USDA official: To get more domestic sugar, domestic prices must be high
|By JERRY HAGSTROM|
LA QUINTA, Calif. – If sweetener users want a “sustainable” supply of domestic sugar, they will have to pay prices high enough so enough farmers will grow sugar rather than other crops, Barb Fecso, branch chief for commodity analysis at the Agriculture Department’s Farm Production and Conservation Business Center, said here today.“We only have so much land. If you want a sustainable supply of domestic sugar, you have to pay [the farmers] a price that is equivalent to their next best alternative,” Fecso told the International Sweetener Colloquium, a meeting organized by the Sweetener Users Association and the International Dairy Foods Association.
|Fecso made the statement amid concerns about the acreage in sugar and calls for more investment in refineries so that they can provide a continuous supply of sugar to the candy companies and other sweetener users that depend on them.|
USDA has forecast higher sugar production next year, but users appeared a bit unnerved by American Crystal’s decision to close a beet processing plant in Sidney, Mont., because farmers in the area were not planting enough acres with beets to make the plant viable. An American Crystal executive confirmed that the farmers who have been planting beets in that area will stop planting beets.
Sweetener users have complained for decades that they have to pay more for sugar than users in other countries, a point that is disputed by the American Sugar Alliance, the organization of cane and beet growers. The growers say the world price is a “dump” price that no one pays.
The users say that Congress should make changes in the U.S. sugar program, which is designed to keep sugar prices at certain levels, with limits on imports the main tool to achieve that.
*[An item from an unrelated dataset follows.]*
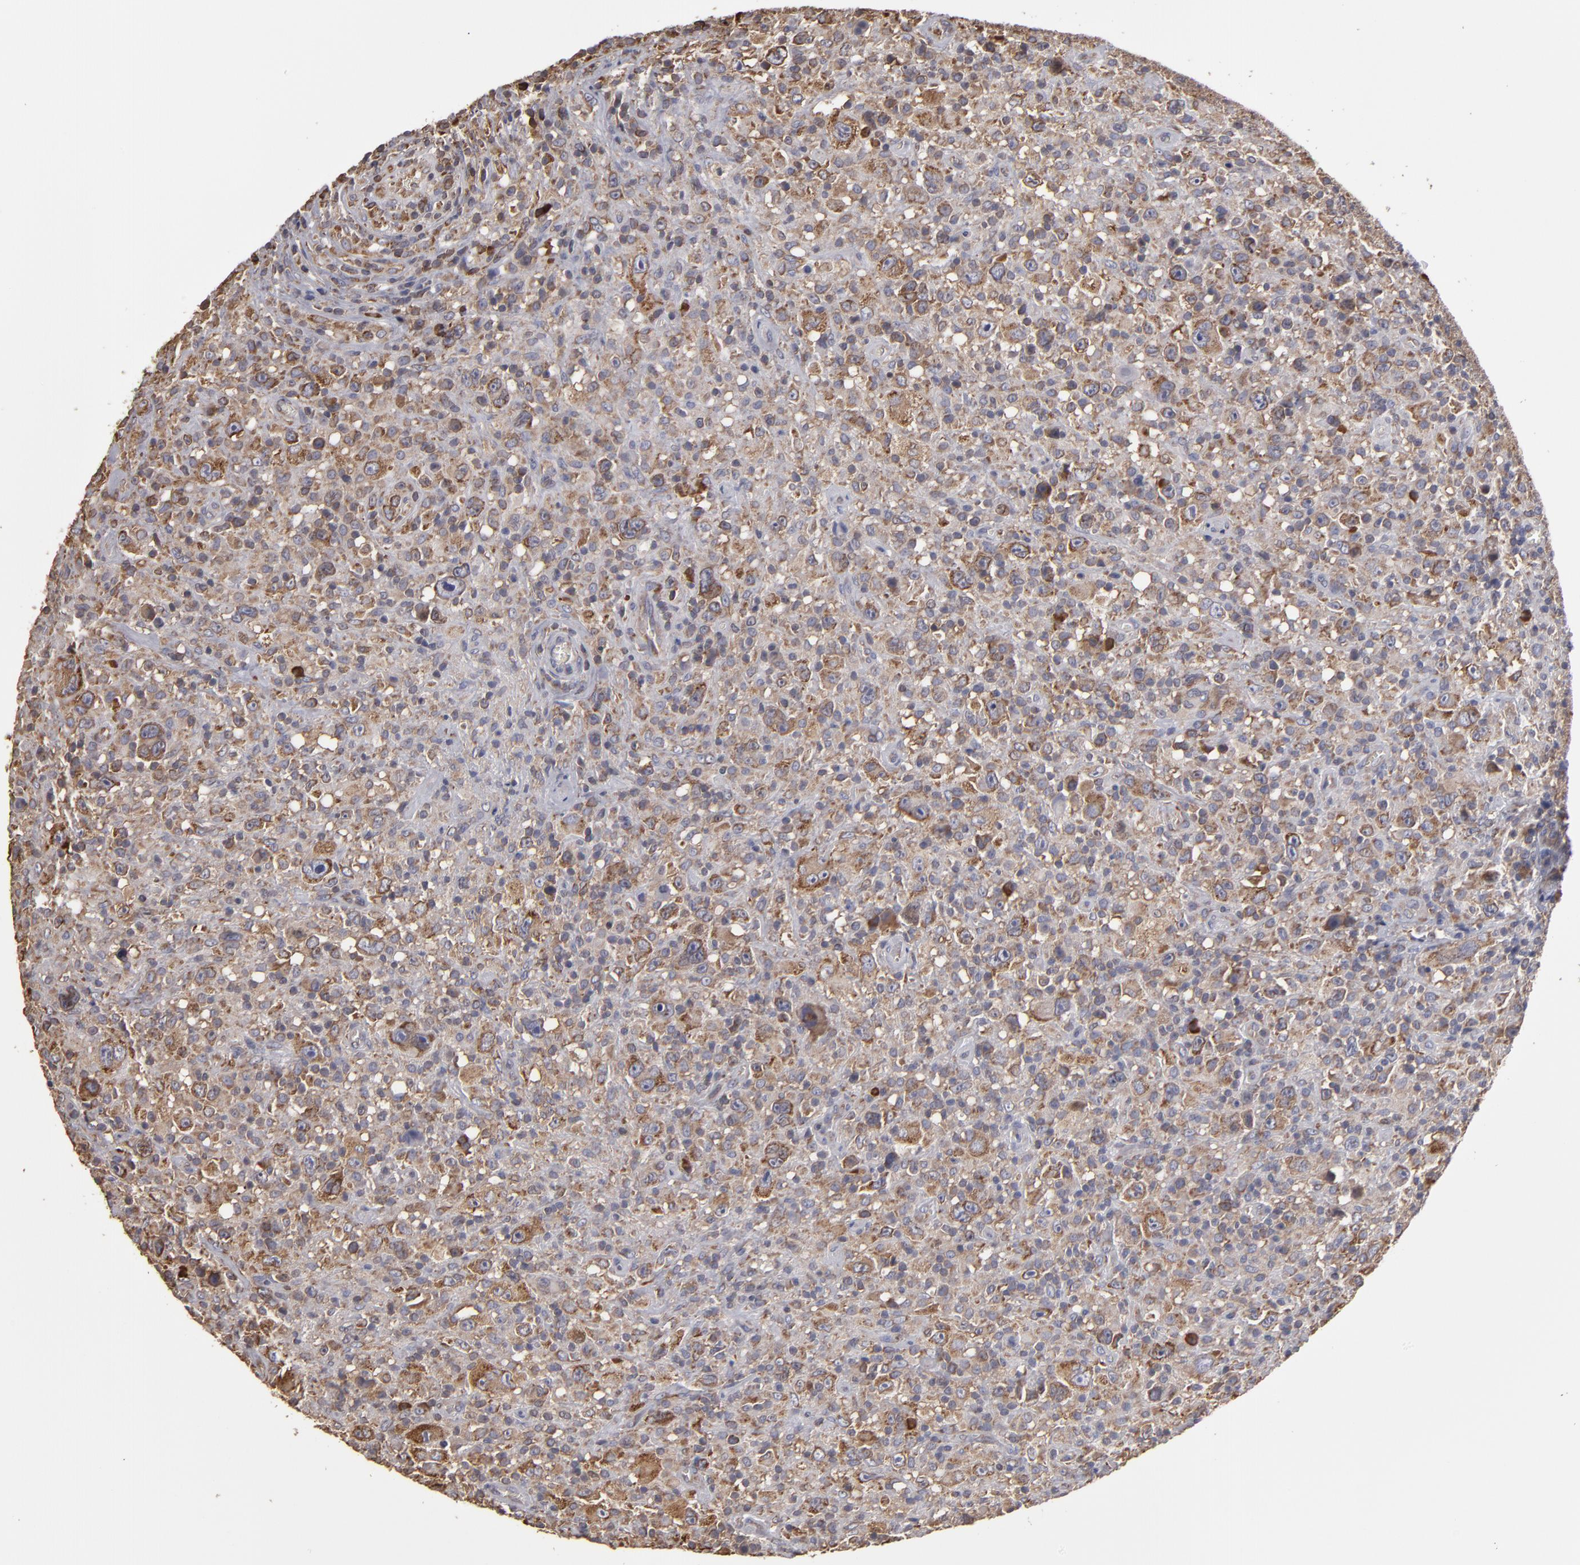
{"staining": {"intensity": "moderate", "quantity": "25%-75%", "location": "cytoplasmic/membranous"}, "tissue": "lymphoma", "cell_type": "Tumor cells", "image_type": "cancer", "snomed": [{"axis": "morphology", "description": "Hodgkin's disease, NOS"}, {"axis": "topography", "description": "Lymph node"}], "caption": "Human lymphoma stained with a protein marker exhibits moderate staining in tumor cells.", "gene": "SND1", "patient": {"sex": "male", "age": 46}}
At the meeting, Rob Johansson, director of economic and policy analysis for the American Sugar Alliance, and Bill O’Conner of Watkinson Miller PLLC sparred over the issue with arguments that have been aired at these meetings for years.
Johansson said the users are making big profits while the growers are experiencing higher production costs. O’Conner said that the users will not propose ending the sugar program in the farm bill but will ask Congress to make certain adjustments to it.
Fecso said that Robert Bonnie, the Agriculture undersecretary for farm production and conservation, who spoke at the symposium, and Alexis Taylor, undersecretary for trade and foreign agricultural affairs, have joint responsibility for the sugar program and have testified they will continue to try to keep the sugar stocks-to-use ratio between the historic 13.5% to 15.5% level. The stocks-to-use ratio was 14.9% in the latest calculation by USDA. That is a high ratio but prices remain high, as they do for other commodities even when there seems to be plenty of a commodity available.
Fecso, who has managed the sugar program since 2002, noted that J.B. Penn, who was the undersecretary in charge of the sugar program in the George W. Bush administration in the early 2000s, had a policy of allowing imports so that the price of sugar would stay just above the level at which growers have the right to forfeit the sugar to the government and get a payment. But Fecso said she learned from that experience that, at that price, growers can’t afford to maintain equipment or expand processing.
The current situation is hard to compare with the past, Fecso said, because demand is so high and prices for other crops are so high. Marketing has also changed, she said. Refiners are operating at near maximum capacity so buyers believe they need to book ahead, she added. It is not up to USDA to manage these contractual relationships, she pointed out.Randy Green of Watson Green LLC, who moderated the panel, also noted that sometimes there are stocks of raw sugar but not the refined sugar that companies need to make their products. Fecso said that she is not inclined to recommend increasing the quota for refined sugar imports. The best source for additional refined sugar would be Mexico, which can send imports under the U.S.-Mexico-Canada Agreement on trade, but Mexico at present doesn’t have warehouse space to store sugar in case the United States needs it.